Definition: Missing/incomplete/invalid procedure code(s) Verify the procedure code is valid for the date of service on the claim. The procedure code is located in Item 24D of the CMS-1500 claim form or Loop 2400 of the electronic claim.

What is capitation in medical billing? ›

The term capitation payment is defined as the payment agreed upon in a capitated agreement by a medical provider health insurance company. The payment is a fixed amount in US dollars that is received by the health care provider every month for each patient enrolled in a health care insurance plan.

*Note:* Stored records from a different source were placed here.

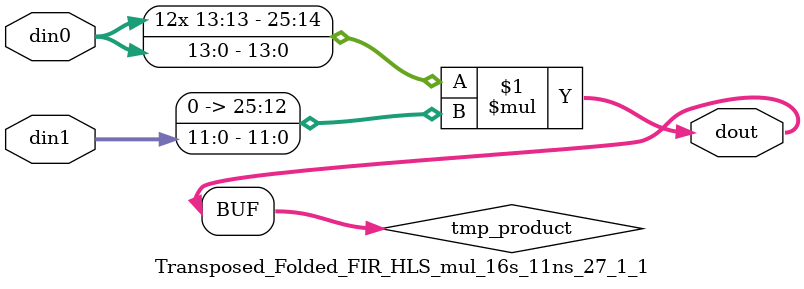
<source format=v>

`timescale 1 ns / 1 ps

 module Transposed_Folded_FIR_HLS_mul_16s_11ns_27_1_1(din0, din1, dout);
parameter ID = 1;
parameter NUM_STAGE = 0;
parameter din0_WIDTH = 14;
parameter din1_WIDTH = 12;
parameter dout_WIDTH = 26;

input [din0_WIDTH - 1 : 0] din0; 
input [din1_WIDTH - 1 : 0] din1; 
output [dout_WIDTH - 1 : 0] dout;

wire signed [dout_WIDTH - 1 : 0] tmp_product;


























assign tmp_product = $signed(din0) * $signed({1'b0, din1});









assign dout = tmp_product;





















endmodule

</source>
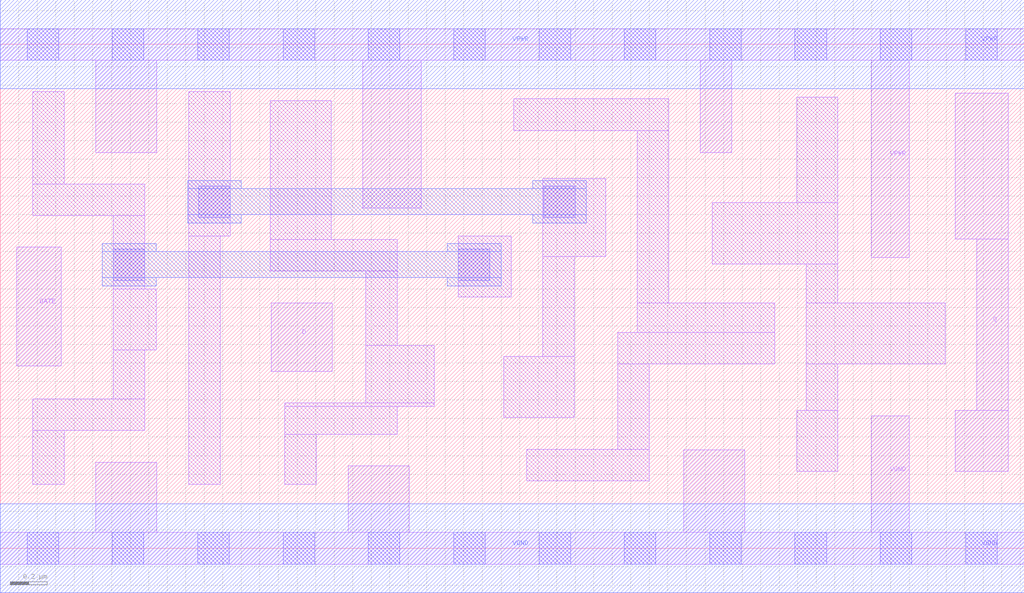
<source format=lef>
# Copyright 2020 The SkyWater PDK Authors
#
# Licensed under the Apache License, Version 2.0 (the "License");
# you may not use this file except in compliance with the License.
# You may obtain a copy of the License at
#
#     https://www.apache.org/licenses/LICENSE-2.0
#
# Unless required by applicable law or agreed to in writing, software
# distributed under the License is distributed on an "AS IS" BASIS,
# WITHOUT WARRANTIES OR CONDITIONS OF ANY KIND, either express or implied.
# See the License for the specific language governing permissions and
# limitations under the License.
#
# SPDX-License-Identifier: Apache-2.0

VERSION 5.7 ;
  NAMESCASESENSITIVE ON ;
  NOWIREEXTENSIONATPIN ON ;
  DIVIDERCHAR "/" ;
  BUSBITCHARS "[]" ;
UNITS
  DATABASE MICRONS 200 ;
END UNITS
MACRO sky130_fd_sc_hd__dlxtp_1
  CLASS CORE ;
  SOURCE USER ;
  FOREIGN sky130_fd_sc_hd__dlxtp_1 ;
  ORIGIN  0.000000  0.000000 ;
  SIZE  5.520000 BY  2.720000 ;
  SYMMETRY X Y R90 ;
  SITE unithd ;
  PIN D
    ANTENNAGATEAREA  0.159000 ;
    DIRECTION INPUT ;
    USE SIGNAL ;
    PORT
      LAYER li1 ;
        RECT 1.460000 0.955000 1.790000 1.325000 ;
    END
  END D
  PIN Q
    ANTENNADIFFAREA  0.470250 ;
    DIRECTION OUTPUT ;
    USE SIGNAL ;
    PORT
      LAYER li1 ;
        RECT 5.150000 0.415000 5.435000 0.745000 ;
        RECT 5.150000 1.670000 5.435000 2.455000 ;
        RECT 5.265000 0.745000 5.435000 1.670000 ;
    END
  END Q
  PIN GATE
    ANTENNAGATEAREA  0.159000 ;
    DIRECTION INPUT ;
    USE CLOCK ;
    PORT
      LAYER li1 ;
        RECT 0.090000 0.985000 0.330000 1.625000 ;
    END
  END GATE
  PIN VGND
    DIRECTION INOUT ;
    SHAPE ABUTMENT ;
    USE GROUND ;
    PORT
      LAYER li1 ;
        RECT 0.000000 -0.085000 5.520000 0.085000 ;
        RECT 0.515000  0.085000 0.845000 0.465000 ;
        RECT 1.875000  0.085000 2.205000 0.445000 ;
        RECT 3.685000  0.085000 4.015000 0.530000 ;
        RECT 4.695000  0.085000 4.900000 0.715000 ;
      LAYER mcon ;
        RECT 0.145000 -0.085000 0.315000 0.085000 ;
        RECT 0.605000 -0.085000 0.775000 0.085000 ;
        RECT 1.065000 -0.085000 1.235000 0.085000 ;
        RECT 1.525000 -0.085000 1.695000 0.085000 ;
        RECT 1.985000 -0.085000 2.155000 0.085000 ;
        RECT 2.445000 -0.085000 2.615000 0.085000 ;
        RECT 2.905000 -0.085000 3.075000 0.085000 ;
        RECT 3.365000 -0.085000 3.535000 0.085000 ;
        RECT 3.825000 -0.085000 3.995000 0.085000 ;
        RECT 4.285000 -0.085000 4.455000 0.085000 ;
        RECT 4.745000 -0.085000 4.915000 0.085000 ;
        RECT 5.205000 -0.085000 5.375000 0.085000 ;
      LAYER met1 ;
        RECT 0.000000 -0.240000 5.520000 0.240000 ;
    END
  END VGND
  PIN VPWR
    DIRECTION INOUT ;
    SHAPE ABUTMENT ;
    USE POWER ;
    PORT
      LAYER li1 ;
        RECT 0.000000 2.635000 5.520000 2.805000 ;
        RECT 0.515000 2.135000 0.845000 2.635000 ;
        RECT 1.955000 1.835000 2.270000 2.635000 ;
        RECT 3.775000 2.135000 3.945000 2.635000 ;
        RECT 4.695000 1.570000 4.900000 2.635000 ;
      LAYER mcon ;
        RECT 0.145000 2.635000 0.315000 2.805000 ;
        RECT 0.605000 2.635000 0.775000 2.805000 ;
        RECT 1.065000 2.635000 1.235000 2.805000 ;
        RECT 1.525000 2.635000 1.695000 2.805000 ;
        RECT 1.985000 2.635000 2.155000 2.805000 ;
        RECT 2.445000 2.635000 2.615000 2.805000 ;
        RECT 2.905000 2.635000 3.075000 2.805000 ;
        RECT 3.365000 2.635000 3.535000 2.805000 ;
        RECT 3.825000 2.635000 3.995000 2.805000 ;
        RECT 4.285000 2.635000 4.455000 2.805000 ;
        RECT 4.745000 2.635000 4.915000 2.805000 ;
        RECT 5.205000 2.635000 5.375000 2.805000 ;
      LAYER met1 ;
        RECT 0.000000 2.480000 5.520000 2.960000 ;
    END
  END VPWR
  OBS
    LAYER li1 ;
      RECT 0.175000 0.345000 0.345000 0.635000 ;
      RECT 0.175000 0.635000 0.780000 0.805000 ;
      RECT 0.175000 1.795000 0.780000 1.965000 ;
      RECT 0.175000 1.965000 0.345000 2.465000 ;
      RECT 0.610000 0.805000 0.780000 1.070000 ;
      RECT 0.610000 1.070000 0.840000 1.400000 ;
      RECT 0.610000 1.400000 0.780000 1.795000 ;
      RECT 1.015000 0.345000 1.185000 1.685000 ;
      RECT 1.015000 1.685000 1.240000 2.465000 ;
      RECT 1.455000 1.495000 2.140000 1.665000 ;
      RECT 1.455000 1.665000 1.785000 2.415000 ;
      RECT 1.535000 0.345000 1.705000 0.615000 ;
      RECT 1.535000 0.615000 2.140000 0.765000 ;
      RECT 1.535000 0.765000 2.340000 0.785000 ;
      RECT 1.970000 0.785000 2.340000 1.095000 ;
      RECT 1.970000 1.095000 2.140000 1.495000 ;
      RECT 2.470000 1.355000 2.755000 1.685000 ;
      RECT 2.715000 0.705000 3.095000 1.035000 ;
      RECT 2.770000 2.255000 3.605000 2.425000 ;
      RECT 2.840000 0.365000 3.500000 0.535000 ;
      RECT 2.925000 1.035000 3.095000 1.575000 ;
      RECT 2.925000 1.575000 3.265000 1.995000 ;
      RECT 3.330000 0.535000 3.500000 0.995000 ;
      RECT 3.330000 0.995000 4.175000 1.165000 ;
      RECT 3.435000 1.165000 4.175000 1.325000 ;
      RECT 3.435000 1.325000 3.605000 2.255000 ;
      RECT 3.840000 1.535000 4.515000 1.865000 ;
      RECT 4.295000 0.415000 4.515000 0.745000 ;
      RECT 4.295000 1.865000 4.515000 2.435000 ;
      RECT 4.345000 0.745000 4.515000 0.995000 ;
      RECT 4.345000 0.995000 5.095000 1.325000 ;
      RECT 4.345000 1.325000 4.515000 1.535000 ;
    LAYER mcon ;
      RECT 0.610000 1.445000 0.780000 1.615000 ;
      RECT 1.070000 1.785000 1.240000 1.955000 ;
      RECT 2.470000 1.445000 2.640000 1.615000 ;
      RECT 2.930000 1.785000 3.100000 1.955000 ;
    LAYER met1 ;
      RECT 0.550000 1.415000 0.840000 1.460000 ;
      RECT 0.550000 1.460000 2.700000 1.600000 ;
      RECT 0.550000 1.600000 0.840000 1.645000 ;
      RECT 1.010000 1.755000 1.300000 1.800000 ;
      RECT 1.010000 1.800000 3.160000 1.940000 ;
      RECT 1.010000 1.940000 1.300000 1.985000 ;
      RECT 2.410000 1.415000 2.700000 1.460000 ;
      RECT 2.410000 1.600000 2.700000 1.645000 ;
      RECT 2.870000 1.755000 3.160000 1.800000 ;
      RECT 2.870000 1.940000 3.160000 1.985000 ;
  END
END sky130_fd_sc_hd__dlxtp_1
END LIBRARY

</source>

What is modifier in medical billing? ›

Modifiers indicate that a service or procedure performed has been altered by some specific circ*mstance, but not changed in its definition or code. They are used to add information or change the description of service to improve accuracy or specificity.

What is denial code Co 59? ›

CO 59 – Processed based on multiple or concurrent procedure rules. Reason and action: This is Multiple surgeries detected, hence confirm with coding guideliness and take the necessity action.

What does CO 97 denial code mean? ›

Denial Code CO 97 – Procedure or Service Isn't Paid for Separately. Denial Code CO 97 occurs because the benefit for the service or procedure is included in the allowance or payment for another procedure or service that has already been adjudicated. Basically, the procedure or service is not paid for separately.

What is denial code 11? ›

Denial Code CO 11 – The diagnosis is inconsistent with the procedure.

What is denial code CO 236? ›

236: This procedure or procedure/modifier combination is not compatible with another procedure or procedure/modifier combination provided on the same day according to the National Correct Coding Initiative or workers compensation state regulations/ fee schedule requirements.